CLOSED PANELS

Closed panel 015. Algorithmic regimes: interactions, politics, and methods

Yana Boeva (University of Stuttgart), Juliane Jarke (University of Bremen), Simon Egbert (University of Bielefeld) and Maike Arnold (High Performance Computing Center Stuttgart).

This panel investigates the interactions, politics, and methods of algorithmic regimes in different social domains and across different socio-technical arenas. Algorithmic regimes transform the epistemological, methodological, and political foundations of knowledge production, circulation, communication, and decision-making in contemporary societies.

 

Closed panel 019. New governance approaches for critical dual-use technologies

Georgios Kolliarakis (German Council on Foreign Relations)

Emerging and converging technologies, such as bio-, nano-, quantum technologies, micro-electronics and semi-conductors, position, navigation, and timing technologies, but also additive manufacturing and artificial-intelligence driven applications belong to "critical", "foundational" or "key enabling" technologies. Such technologies have both civil and military applications, and they bear the risk of accidental or intentional transfer and usage for malicious purposes.

 

Closed panel 020. Emergent futures beyond the planetary: society, science and technology and the making of outer space

Matjaz Vidmar (The University of Edinburgh), Hanna Nieber (Max Planck Institute for Social Anthropology), Alessandra Marino (the Open University) and Nina Klimburg-Witjes (University of Vienna)

Outer Space has often been mentioned as the "final frontier" of technoscientific development. Having pushed our home planet into a drastic environmental crisis of climate change and growing (un)sustainability of natural resources, humans are yet again looking to Outer Space frontiers for solutions to our increasing challenges.

 

Closed panel 021. Virtual presence: the dialectics of loneliness and technology

Gemma Hughes (University of Oxford), Lars Johannessen (Oslo Metropolitan University) and Erik Børve Rasmussen (Oslo Metropolitan University)

Loneliness is emerging as a significant challenge in contemporary society. Virtual Presence is an interdisciplinary collaboration to undertake a cultural analysis of how loneliness is perceived and represented in relation to the emerging phenomenon of loneliness technologies.
Understanding loneliness as a complex interplay of culture and personal choices across social contexts is crucial to create adequate interventions related to this challenge.

 

Closed panel 023. Reinventing the politics of knowledge production in migration research

Nina Amelung (University of Lisbon), Stephan Scheel (University of Duisburg-Essen) and Rogier van Reekum (Erasmus University Rotterdam)

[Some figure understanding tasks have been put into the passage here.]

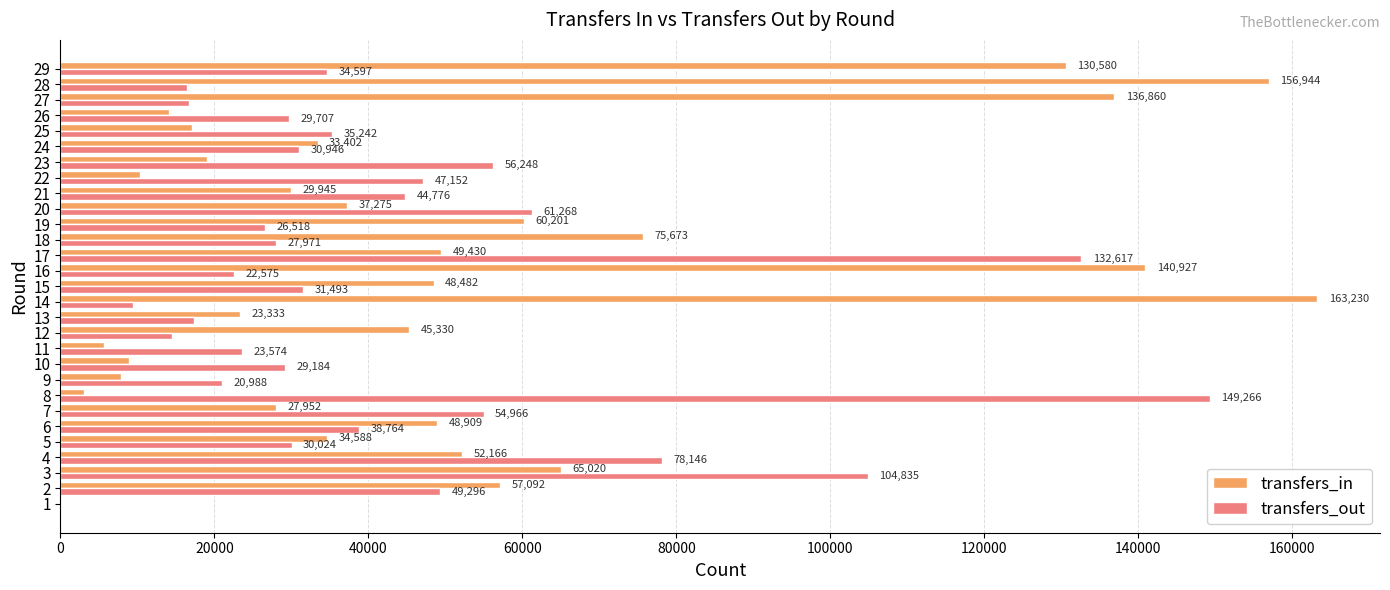

How many data points does each series have?

29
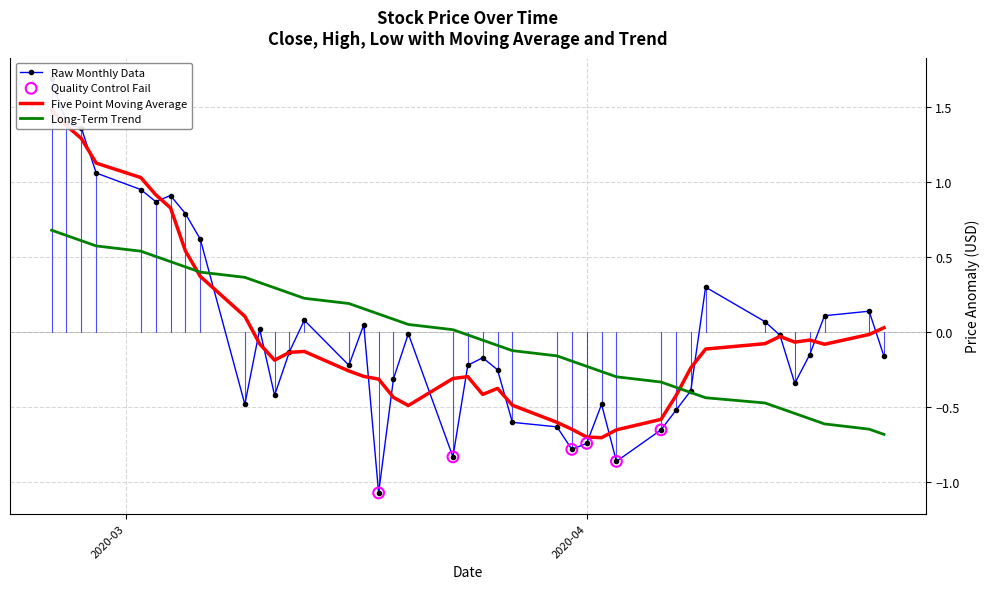

What is the highest value of the Long-Term Trend series?

0.7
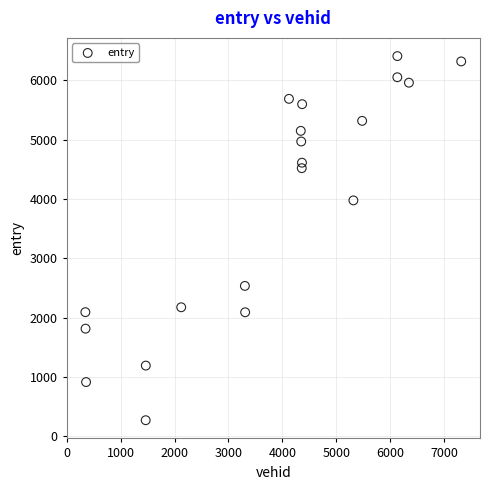

What is the range of Y values (max minus min)?

6130.7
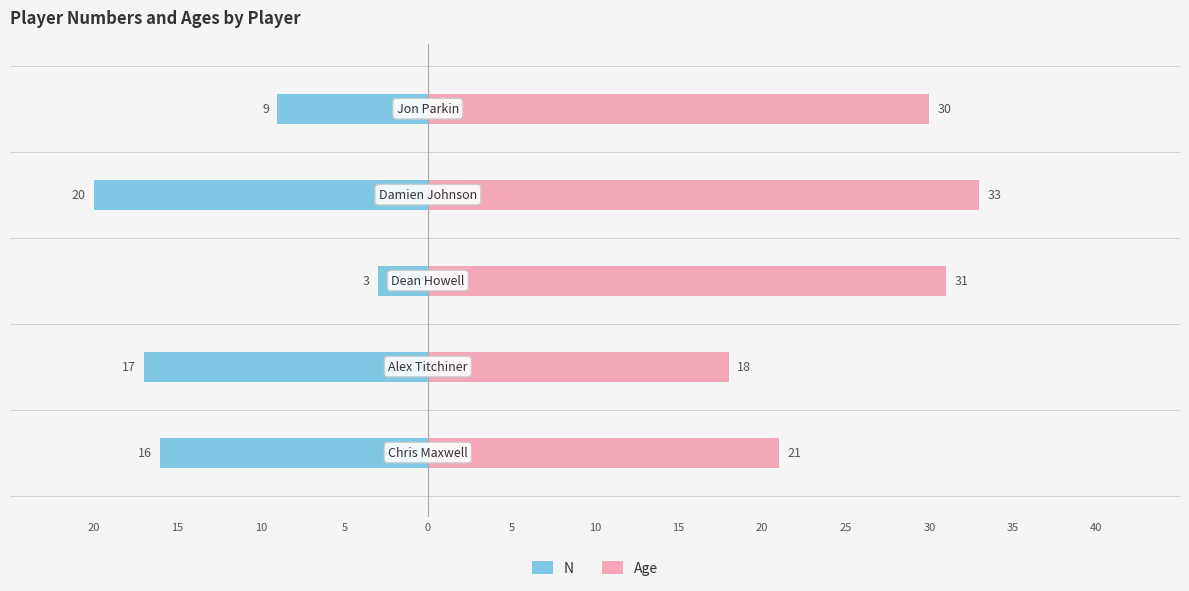

How many bars are there in total?

10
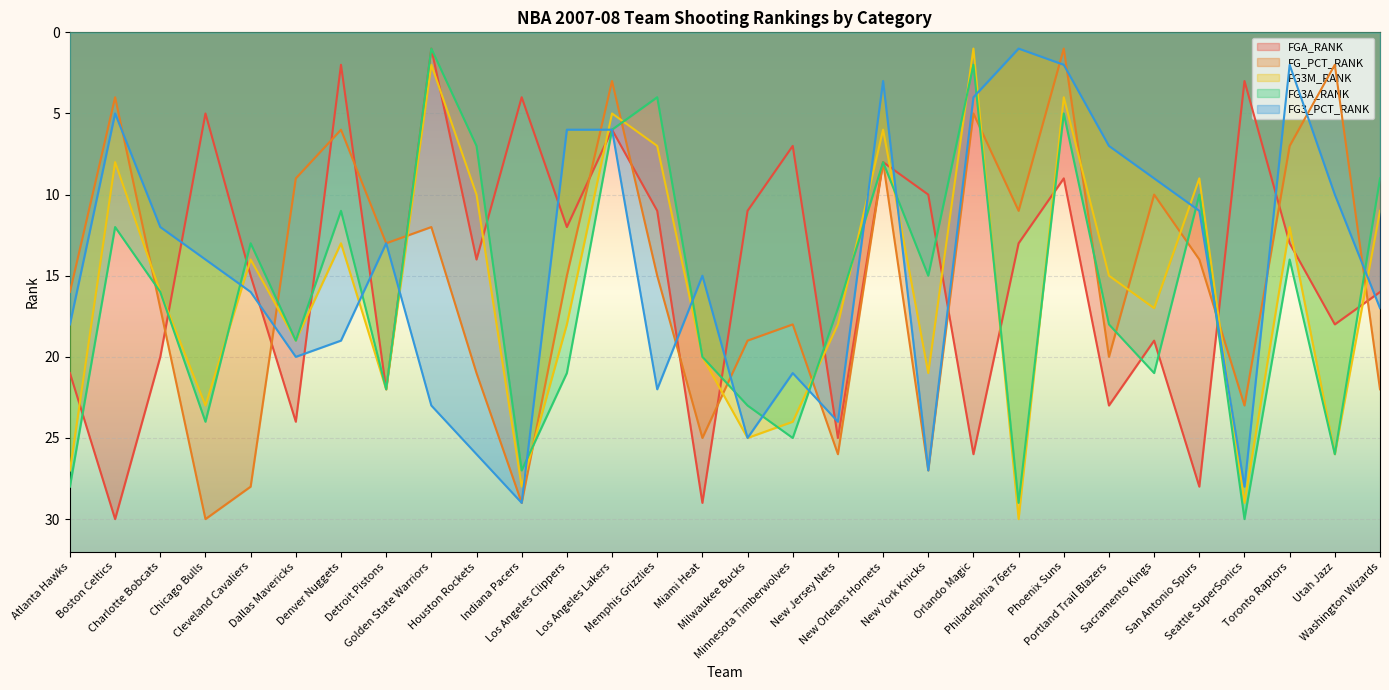

Which category has the lowest value across all series?

Golden State Warriors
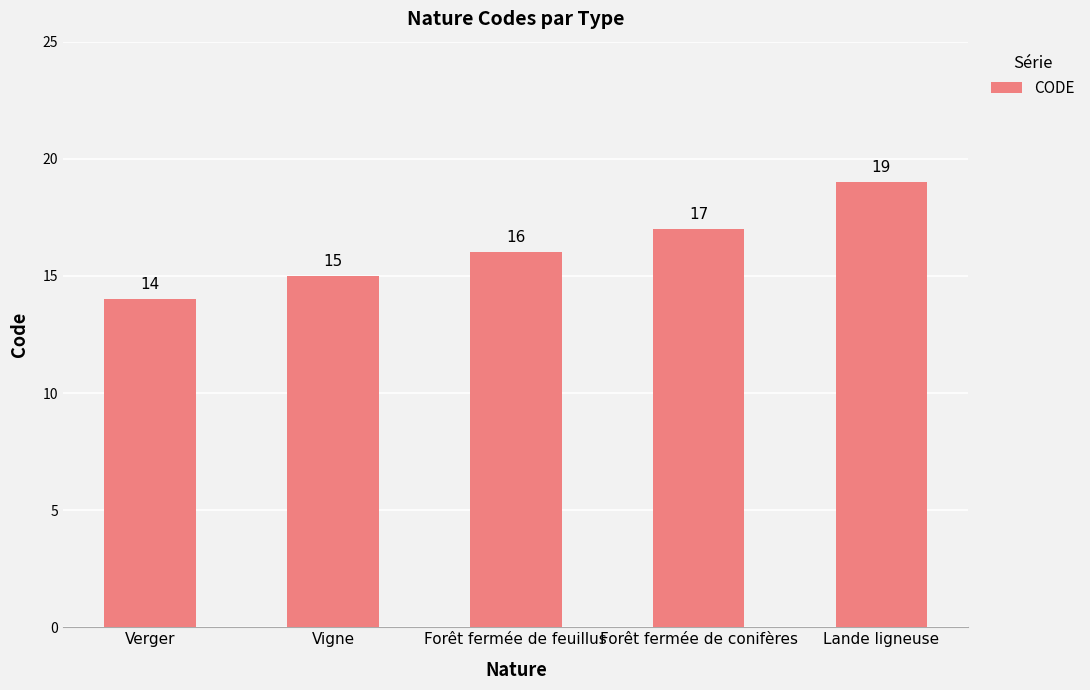

What is the approximate value at Lande ligneuse?

19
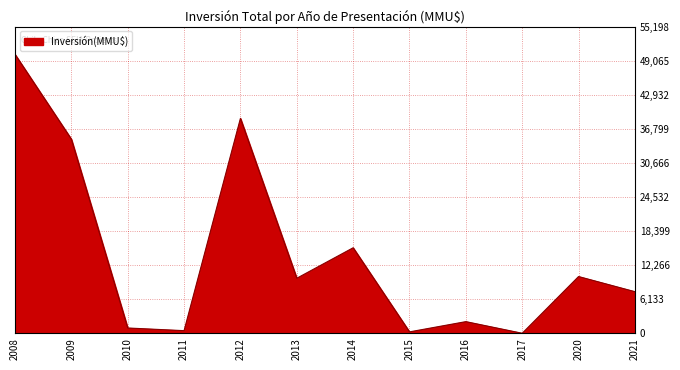

Where is the data nearest to the value 25090?

2014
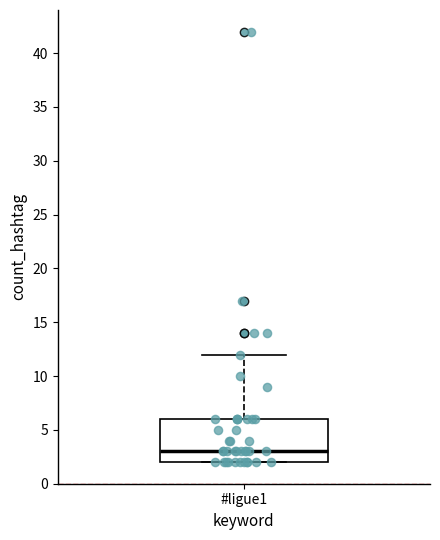

Read this box plot against the y-axis: the position of the median line, the range covered by the box, and the ends of both whiskers. The values are not printed on the chart, so give them approximately, as read against the axis.

median 3, box 2 to 6, whiskers 2 to 12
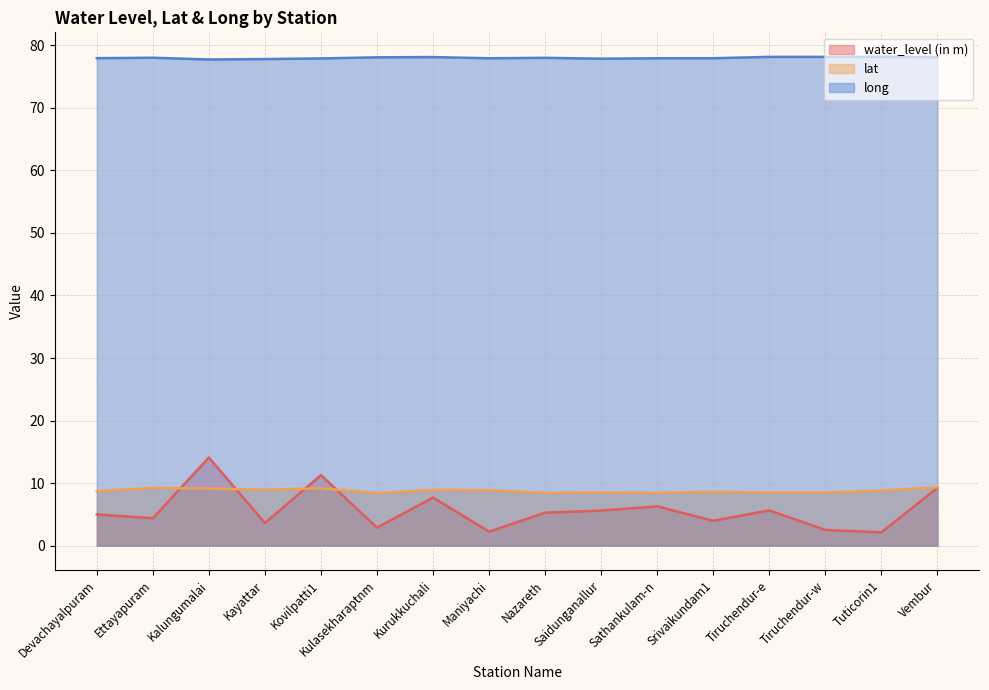

Is it true that long equals 78.1 at Vembur?

True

The contributions to this panel investigate the practices, epistemic registers and politico-economic conditions of knowledge production in migration research and governance. They mobilise insights, concepts and approaches from STS to highlight the power effects and the irreducibly political nature of knowledge production on migration

 

Closed panel 024. Responsible future-making practices: opportunities, tensions, and possibilities

Hannot Rodríguez (University of the Basque Country UPV/EHU), Sergio Urueña (Norwegian University of Science and Technology, and University of the Basque Country UPV/EHU) and Mario Pansera (University of Vigo)

Research and innovation initiatives and practices are strongly influenced by the envisioning and mobilization of socio-technical futures. The epistemological and political governance of science and technology is de facto grounded in the expectations, sociotechnical imaginaries and techno visions that constitutively permeate the dynamics of progress.

 

Closed panel 026. Art-science futures in higher education (and beyond)

Michelle Kasprzak (Willem de Kooning Academy, Rotterdam University of Applied Sciences), Ginger coons (Willem de Kooning Academy, Rotterdam University of Applied Sciences), Zeynep Birsel (Erasmus University), Sanne Koevoets (Erasmus University) and Emma van der Leest (Willem de Kooning Academy, Rotterdam University of Applied Sciences)

In the binary system of higher education in the Netherlands, the roles of institutions are sharply defined. Universities are traditionally responsible for science and research, while universities of applied sciences – which include art and design academies – are focused on employability and practical applications of knowledge.

 

Closed panel 027. 10 years of CRISPR (2012-2022), the relevance of multidisciplinary approaches and the RRI perspective: lessons learned

Maria Almeida (Instituto de Ciências Biomédicas Abel Salazar), Pedro Ramos (Instituto de Ciências Biomédicas Abel Salazar; Instituto de Investigação e Inovação em Saúde) and Anna Olsson (Instituto de Investigação e Inovação em Saúde; Instituto de Ciências Biomédicas Abel Salazar)

At the forefront of genome editing, CRISPR technologies (in particular, CRISPR-Cas9) rose as the most deployed technologies in research infrastructures transforming the whole field of genetic modification in the last decade. While resolving technicalities with clear impact in parameters, other issues of equally relevant magnitude have been raised by scholars and professionals in Science, Technology and Society studies (STS).